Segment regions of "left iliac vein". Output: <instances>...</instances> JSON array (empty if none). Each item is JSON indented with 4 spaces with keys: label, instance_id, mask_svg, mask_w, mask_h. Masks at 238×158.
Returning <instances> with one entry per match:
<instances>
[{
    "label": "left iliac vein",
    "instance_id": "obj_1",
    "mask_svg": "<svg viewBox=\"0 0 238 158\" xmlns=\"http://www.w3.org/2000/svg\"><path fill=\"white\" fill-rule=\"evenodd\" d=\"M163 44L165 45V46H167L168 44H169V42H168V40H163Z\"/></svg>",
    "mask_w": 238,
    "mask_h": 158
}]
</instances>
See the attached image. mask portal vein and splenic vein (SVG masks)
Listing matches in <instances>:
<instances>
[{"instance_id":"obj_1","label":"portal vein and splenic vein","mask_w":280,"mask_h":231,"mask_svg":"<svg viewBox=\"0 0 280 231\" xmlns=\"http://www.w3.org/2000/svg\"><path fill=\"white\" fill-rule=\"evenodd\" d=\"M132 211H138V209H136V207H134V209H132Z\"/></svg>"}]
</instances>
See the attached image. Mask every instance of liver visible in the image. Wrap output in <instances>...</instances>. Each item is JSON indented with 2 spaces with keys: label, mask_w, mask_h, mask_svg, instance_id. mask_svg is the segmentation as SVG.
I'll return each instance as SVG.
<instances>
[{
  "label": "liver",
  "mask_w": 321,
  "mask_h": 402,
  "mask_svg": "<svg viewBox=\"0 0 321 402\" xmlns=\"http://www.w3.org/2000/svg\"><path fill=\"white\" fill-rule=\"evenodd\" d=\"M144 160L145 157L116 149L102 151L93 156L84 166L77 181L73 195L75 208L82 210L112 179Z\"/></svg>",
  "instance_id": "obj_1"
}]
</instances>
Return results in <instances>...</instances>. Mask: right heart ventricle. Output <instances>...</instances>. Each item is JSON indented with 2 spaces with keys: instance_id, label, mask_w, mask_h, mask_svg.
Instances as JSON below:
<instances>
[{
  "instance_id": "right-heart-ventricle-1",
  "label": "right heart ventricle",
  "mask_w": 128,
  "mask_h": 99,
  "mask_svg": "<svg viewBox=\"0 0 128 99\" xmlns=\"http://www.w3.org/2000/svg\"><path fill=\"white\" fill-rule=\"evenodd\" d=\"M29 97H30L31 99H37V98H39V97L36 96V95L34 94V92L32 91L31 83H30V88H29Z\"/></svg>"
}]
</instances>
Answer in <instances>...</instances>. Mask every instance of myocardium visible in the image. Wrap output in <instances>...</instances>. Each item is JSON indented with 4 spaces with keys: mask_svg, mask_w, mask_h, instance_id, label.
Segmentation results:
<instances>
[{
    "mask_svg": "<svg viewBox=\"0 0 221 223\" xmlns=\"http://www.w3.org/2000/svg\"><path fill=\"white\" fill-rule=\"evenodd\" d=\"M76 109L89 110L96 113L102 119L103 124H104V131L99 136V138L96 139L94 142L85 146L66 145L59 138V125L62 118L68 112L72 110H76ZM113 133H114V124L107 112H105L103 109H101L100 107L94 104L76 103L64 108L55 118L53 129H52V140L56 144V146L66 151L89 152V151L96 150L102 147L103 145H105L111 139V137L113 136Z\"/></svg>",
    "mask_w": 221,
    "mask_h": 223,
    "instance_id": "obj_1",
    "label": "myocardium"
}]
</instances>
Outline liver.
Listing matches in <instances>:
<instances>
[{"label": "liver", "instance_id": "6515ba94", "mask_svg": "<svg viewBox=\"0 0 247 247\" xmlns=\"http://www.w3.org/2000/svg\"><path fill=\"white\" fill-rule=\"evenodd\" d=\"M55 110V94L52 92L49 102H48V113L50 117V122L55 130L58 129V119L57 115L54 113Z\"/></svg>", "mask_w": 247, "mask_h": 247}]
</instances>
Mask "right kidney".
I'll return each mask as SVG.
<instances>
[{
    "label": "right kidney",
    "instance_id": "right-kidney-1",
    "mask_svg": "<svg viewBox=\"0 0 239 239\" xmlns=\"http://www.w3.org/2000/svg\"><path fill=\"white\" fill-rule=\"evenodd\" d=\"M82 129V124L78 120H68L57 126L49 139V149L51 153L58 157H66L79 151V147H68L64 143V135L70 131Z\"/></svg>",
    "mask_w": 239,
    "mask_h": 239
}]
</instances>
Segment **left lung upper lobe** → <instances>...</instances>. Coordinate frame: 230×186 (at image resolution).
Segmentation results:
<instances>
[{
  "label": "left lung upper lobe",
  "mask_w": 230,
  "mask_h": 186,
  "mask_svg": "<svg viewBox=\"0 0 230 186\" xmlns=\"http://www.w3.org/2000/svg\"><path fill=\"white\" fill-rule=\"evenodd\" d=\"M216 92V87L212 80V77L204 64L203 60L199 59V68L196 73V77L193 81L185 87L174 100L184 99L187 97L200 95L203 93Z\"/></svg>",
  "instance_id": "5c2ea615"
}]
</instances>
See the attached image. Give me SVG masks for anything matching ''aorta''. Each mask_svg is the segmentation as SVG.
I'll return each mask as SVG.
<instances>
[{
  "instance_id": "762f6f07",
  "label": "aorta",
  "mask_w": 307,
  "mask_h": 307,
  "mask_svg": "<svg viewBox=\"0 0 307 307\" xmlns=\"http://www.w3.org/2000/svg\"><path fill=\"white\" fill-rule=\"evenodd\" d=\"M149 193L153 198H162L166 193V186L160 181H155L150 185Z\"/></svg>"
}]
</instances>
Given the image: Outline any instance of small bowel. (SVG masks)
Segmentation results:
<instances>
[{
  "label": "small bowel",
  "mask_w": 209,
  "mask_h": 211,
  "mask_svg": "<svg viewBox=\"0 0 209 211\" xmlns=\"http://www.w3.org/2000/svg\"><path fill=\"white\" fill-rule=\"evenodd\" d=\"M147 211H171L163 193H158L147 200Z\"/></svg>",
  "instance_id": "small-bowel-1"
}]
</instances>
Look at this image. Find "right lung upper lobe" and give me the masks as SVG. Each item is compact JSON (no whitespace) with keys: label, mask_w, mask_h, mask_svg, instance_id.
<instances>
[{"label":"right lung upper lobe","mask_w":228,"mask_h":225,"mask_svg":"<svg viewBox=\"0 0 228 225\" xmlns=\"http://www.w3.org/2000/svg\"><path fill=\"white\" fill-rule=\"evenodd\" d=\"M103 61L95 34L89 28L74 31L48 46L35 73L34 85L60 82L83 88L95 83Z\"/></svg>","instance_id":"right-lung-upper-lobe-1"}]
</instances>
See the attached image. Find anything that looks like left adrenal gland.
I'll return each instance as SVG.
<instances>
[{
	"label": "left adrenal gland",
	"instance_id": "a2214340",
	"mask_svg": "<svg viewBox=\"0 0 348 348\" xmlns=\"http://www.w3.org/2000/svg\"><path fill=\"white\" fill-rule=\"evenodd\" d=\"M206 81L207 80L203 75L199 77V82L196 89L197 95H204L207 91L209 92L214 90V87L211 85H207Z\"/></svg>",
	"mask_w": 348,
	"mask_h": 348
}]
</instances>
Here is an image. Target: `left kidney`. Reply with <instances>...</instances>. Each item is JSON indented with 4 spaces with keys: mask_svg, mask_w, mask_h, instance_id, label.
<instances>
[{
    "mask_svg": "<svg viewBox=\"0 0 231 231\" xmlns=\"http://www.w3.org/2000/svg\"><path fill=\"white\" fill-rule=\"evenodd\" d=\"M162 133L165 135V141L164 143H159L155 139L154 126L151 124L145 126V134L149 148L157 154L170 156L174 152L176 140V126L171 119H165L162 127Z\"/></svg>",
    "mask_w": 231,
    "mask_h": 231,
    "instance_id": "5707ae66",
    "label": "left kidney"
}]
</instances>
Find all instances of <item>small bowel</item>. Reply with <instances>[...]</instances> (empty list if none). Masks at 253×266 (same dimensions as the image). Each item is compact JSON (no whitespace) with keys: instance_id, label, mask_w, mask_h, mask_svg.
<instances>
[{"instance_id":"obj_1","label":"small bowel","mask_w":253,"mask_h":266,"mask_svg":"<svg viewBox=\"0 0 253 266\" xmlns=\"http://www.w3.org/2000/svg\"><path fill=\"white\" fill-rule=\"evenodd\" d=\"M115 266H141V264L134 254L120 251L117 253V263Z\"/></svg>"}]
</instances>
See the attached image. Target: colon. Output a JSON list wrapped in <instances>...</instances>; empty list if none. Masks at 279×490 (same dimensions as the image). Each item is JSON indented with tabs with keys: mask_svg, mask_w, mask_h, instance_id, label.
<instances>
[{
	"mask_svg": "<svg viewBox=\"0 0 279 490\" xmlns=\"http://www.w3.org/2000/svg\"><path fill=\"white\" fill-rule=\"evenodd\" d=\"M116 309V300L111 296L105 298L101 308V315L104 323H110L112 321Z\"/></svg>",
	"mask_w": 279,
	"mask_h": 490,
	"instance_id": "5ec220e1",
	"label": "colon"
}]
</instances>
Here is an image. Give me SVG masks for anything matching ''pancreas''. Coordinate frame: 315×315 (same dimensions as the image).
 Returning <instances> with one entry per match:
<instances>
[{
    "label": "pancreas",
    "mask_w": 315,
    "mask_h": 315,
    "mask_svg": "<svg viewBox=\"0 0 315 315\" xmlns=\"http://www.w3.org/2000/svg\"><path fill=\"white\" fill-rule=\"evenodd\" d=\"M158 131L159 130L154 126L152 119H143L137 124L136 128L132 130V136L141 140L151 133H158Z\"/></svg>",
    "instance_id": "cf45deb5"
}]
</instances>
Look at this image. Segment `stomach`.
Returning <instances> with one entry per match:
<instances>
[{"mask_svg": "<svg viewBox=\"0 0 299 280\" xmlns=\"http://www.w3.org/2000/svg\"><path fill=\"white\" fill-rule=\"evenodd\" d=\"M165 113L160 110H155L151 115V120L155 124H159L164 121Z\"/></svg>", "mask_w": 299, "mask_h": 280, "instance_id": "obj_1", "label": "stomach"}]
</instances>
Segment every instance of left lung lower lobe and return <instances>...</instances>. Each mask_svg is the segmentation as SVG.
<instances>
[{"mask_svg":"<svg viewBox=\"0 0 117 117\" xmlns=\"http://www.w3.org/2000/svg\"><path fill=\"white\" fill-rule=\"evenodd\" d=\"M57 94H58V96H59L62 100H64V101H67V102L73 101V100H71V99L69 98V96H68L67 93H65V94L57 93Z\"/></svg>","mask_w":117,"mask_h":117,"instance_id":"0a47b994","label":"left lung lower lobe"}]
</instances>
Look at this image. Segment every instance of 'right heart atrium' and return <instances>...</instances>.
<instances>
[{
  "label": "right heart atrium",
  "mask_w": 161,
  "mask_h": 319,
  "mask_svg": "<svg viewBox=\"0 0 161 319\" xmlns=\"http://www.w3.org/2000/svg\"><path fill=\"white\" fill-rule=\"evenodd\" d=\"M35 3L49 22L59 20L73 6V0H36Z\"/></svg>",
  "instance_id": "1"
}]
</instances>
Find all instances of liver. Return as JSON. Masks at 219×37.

Stated goal: Reproduce the entries word for word, starting at the line that contains "Look at this image. Segment every" and continuing through the end of the entries.

Answer for the task:
Look at this image. Segment every instance of 'right heart atrium' and return <instances>...</instances>.
<instances>
[{
  "label": "right heart atrium",
  "mask_w": 161,
  "mask_h": 319,
  "mask_svg": "<svg viewBox=\"0 0 161 319\" xmlns=\"http://www.w3.org/2000/svg\"><path fill=\"white\" fill-rule=\"evenodd\" d=\"M35 3L49 22L59 20L73 6V0H36Z\"/></svg>",
  "instance_id": "1"
}]
</instances>
Find all instances of liver. Return as JSON. Masks at 219×37.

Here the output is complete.